Proprietary information is off-limits: This includes (but is not limited to) photos of upcoming product releases, or any information regarding prototypes, brainstorm sessions and development meetings, for example. This also prohibits retail associates from posting photos of customer receipts (even if the client is a celebrity or purchased a huge order), or the cash register POS system if the store had a record-breaking sales day, for example.

Head office photos can also be questionable: Some companies are secretive about their head offices, and shy away from sharing photos of their headquarters. If this is the case for your company, be very clear about which rooms are allowed to be featured on social media and which ones are off-limits. 

Personal posts on personal social media feeds: When it comes to employees’ personal channels, not all areas are crystal clear. Legally, employees are free to post whatever they choose on their personal social media channels (as long as they’re not breaking any of that channel’s terms and conditions). 

And while some employees add a legal disclaimer like ““The opinions expressed on this site are my own and do not necessarily represent the views of my employer” to their Twitter bio, these disclaimers won’t be enough to protect an employee who goes on a vulgar rant about their boss or drags their employer’s name in the mud after being passed for a promotion. 

At the end of the day, employees need to be reminded that whatever they post on social media represents their own professional brand. Therefore, it’s important to tread carefully. 

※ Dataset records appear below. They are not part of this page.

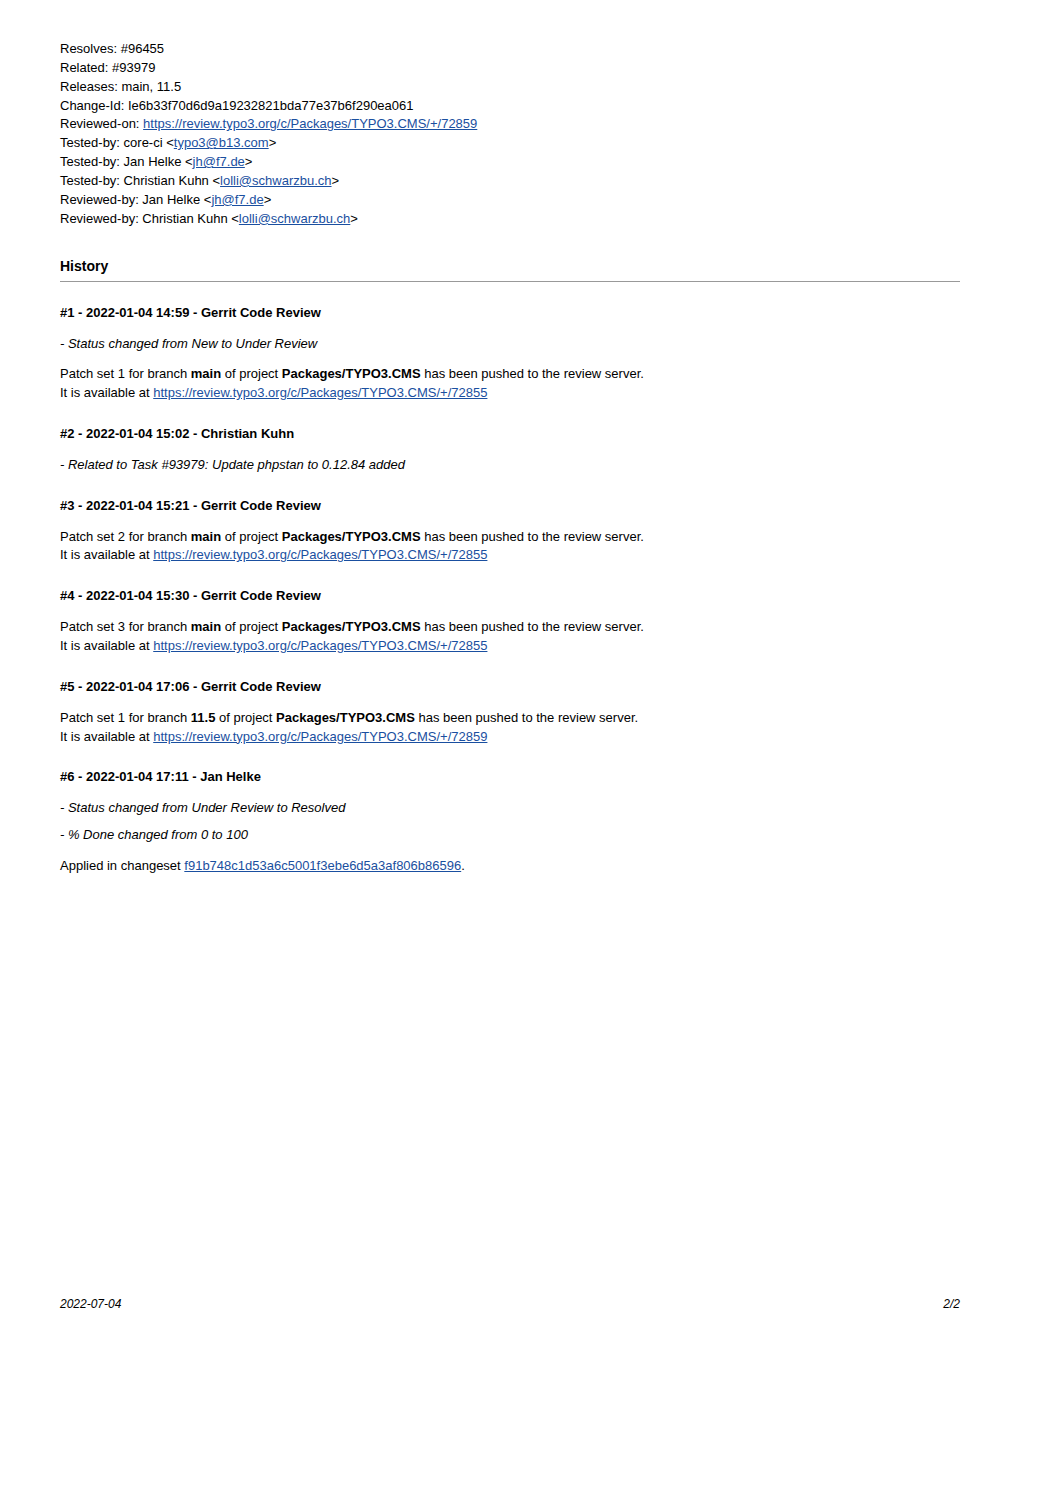Resolves: #96455
Related: #93979
Releases: main, 11.5
Change-Id: Ie6b33f70d6d9a19232821bda77e37b6f290ea061
Reviewed-on: https://review.typo3.org/c/Packages/TYPO3.CMS/+/72859
Tested-by: core-ci <typo3@b13.com>
Tested-by: Jan Helke <jh@f7.de>
Tested-by: Christian Kuhn <lolli@schwarzbu.ch>
Reviewed-by: Jan Helke <jh@f7.de>
Reviewed-by: Christian Kuhn <lolli@schwarzbu.ch>
History
#1 - 2022-01-04 14:59 - Gerrit Code Review
- Status changed from New to Under Review
Patch set 1 for branch main of project Packages/TYPO3.CMS has been pushed to the review server.
It is available at https://review.typo3.org/c/Packages/TYPO3.CMS/+/72855
#2 - 2022-01-04 15:02 - Christian Kuhn
- Related to Task #93979: Update phpstan to 0.12.84 added
#3 - 2022-01-04 15:21 - Gerrit Code Review
Patch set 2 for branch main of project Packages/TYPO3.CMS has been pushed to the review server.
It is available at https://review.typo3.org/c/Packages/TYPO3.CMS/+/72855
#4 - 2022-01-04 15:30 - Gerrit Code Review
Patch set 3 for branch main of project Packages/TYPO3.CMS has been pushed to the review server.
It is available at https://review.typo3.org/c/Packages/TYPO3.CMS/+/72855
#5 - 2022-01-04 17:06 - Gerrit Code Review
Patch set 1 for branch 11.5 of project Packages/TYPO3.CMS has been pushed to the review server.
It is available at https://review.typo3.org/c/Packages/TYPO3.CMS/+/72859
#6 - 2022-01-04 17:11 - Jan Helke
- Status changed from Under Review to Resolved
- % Done changed from 0 to 100
Applied in changeset f91b748c1d53a6c5001f3ebe6d5a3af806b86596.
2022-07-04 2/2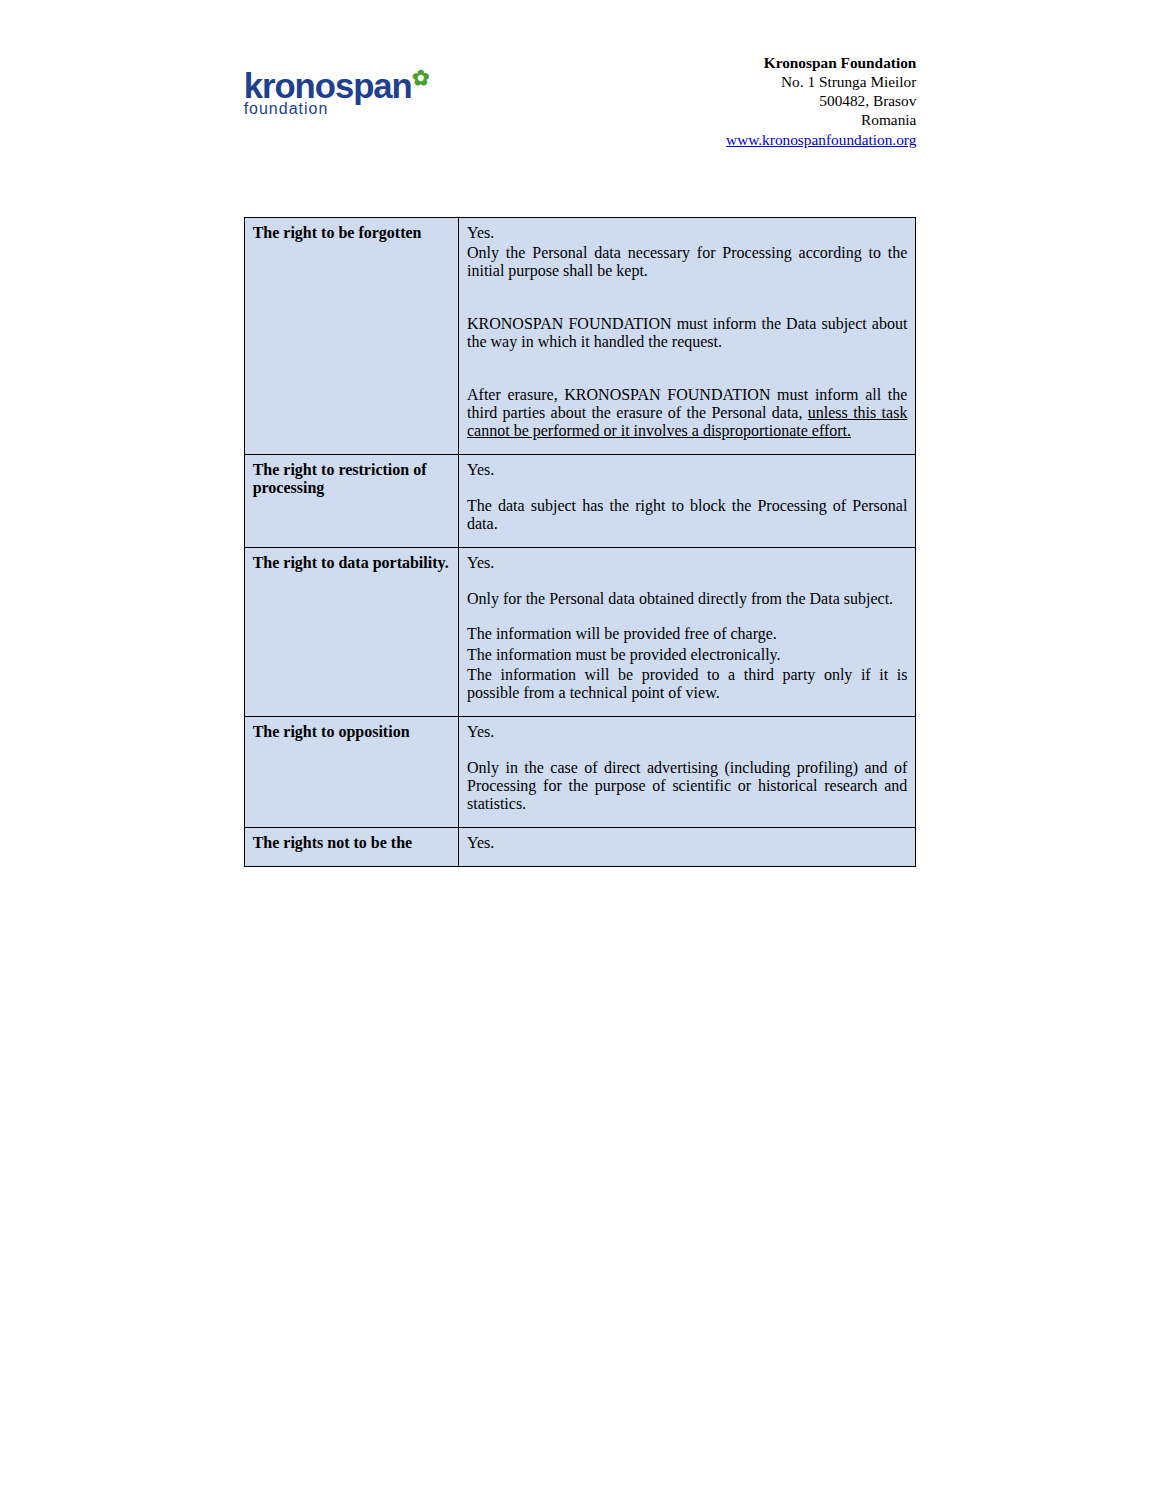kronospan✿
foundation
Kronospan Foundation
No. 1 Strunga Mieilor
500482, Brasov
Romania
www.kronospanfoundation.org
| The right to be forgotten | Yes. Only the Personal data necessary for Processing according to the initial purpose shall be kept. KRONOSPAN FOUNDATION must inform the Data subject about the way in which it handled the request. After erasure, KRONOSPAN FOUNDATION must inform all the third parties about the erasure of the Personal data, unless this task cannot be performed or it involves a disproportionate effort. |
| The right to restriction of processing | Yes. The data subject has the right to block the Processing of Personal data. |
| The right to data portability. | Yes. Only for the Personal data obtained directly from the Data subject. The information will be provided free of charge. The information must be provided electronically. The information will be provided to a third party only if it is possible from a technical point of view. |
| The right to opposition | Yes. Only in the case of direct advertising (including profiling) and of Processing for the purpose of scientific or historical research and statistics. |
| The rights not to be the | Yes. |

Workplace conflicts should stay offline: As tempting as it can be, avoid venting about workplace frustrations or conflicts, whether they involve managers, colleagues or customers. Even harmless posts like: “TGIF: this was a horrible week at work!” can open the door for negative chatter surrounding your company. 

Privacy on Facebook, LinkedIn, Twitter, and Instagram: Since LinkedIn and Twitter are open to the public, employees should be even more mindful of what they post on these social networks. If an employee might not want their social activities exposed, then they are best off keeping their Facebook and Instagram feeds set to “private.”

Your monitoring of posts: All of this doesn’t mean you should go on a witch hunt to look for employees breaking your social media code of conduct. Simply monitor any brand mentions on social media, with the help of a social media listening tool or doing simple brand name searches on Twitter and Instagram. There can also be a general “if you see something, say something” rule in the case of a disgruntled employee posting threatening language to their social media accounts. 

Corporate social media policies for corporate accounts: If some internal employees have access to your corporate social media accounts, then the following two security measures are usually included (and added to the above rules):

File under “data governance or security”: Make sure only a few internal team members have passwords to your company’s social media platforms and update the passwords frequently to minimize any risk of their getting into the wrong hands. 

Dealing with ex-employees: If an employee is let go or resigns, make sure you delete that person’s access to all corporate social media channels and change all social media passwords ASAP, to ensure the former employee can't hack the account. 

A general guideline for social media policies: All employees are ambassadors of your employer brand. If they are about to post something that they would be ashamed to say out loud, or that can haunt them in the (near term or long term) future, then they should think twice about posting it. 

As an employer, you can mitigate this risk by educating employees and protecting your brand at the same time. In an era of oversharing in which everything seems to be fair game, your company will avoid damaging its reputation by having these policies in place. 

Legal Disclaimer: None of the information provided herein constitutes legal advice on behalf of Monster.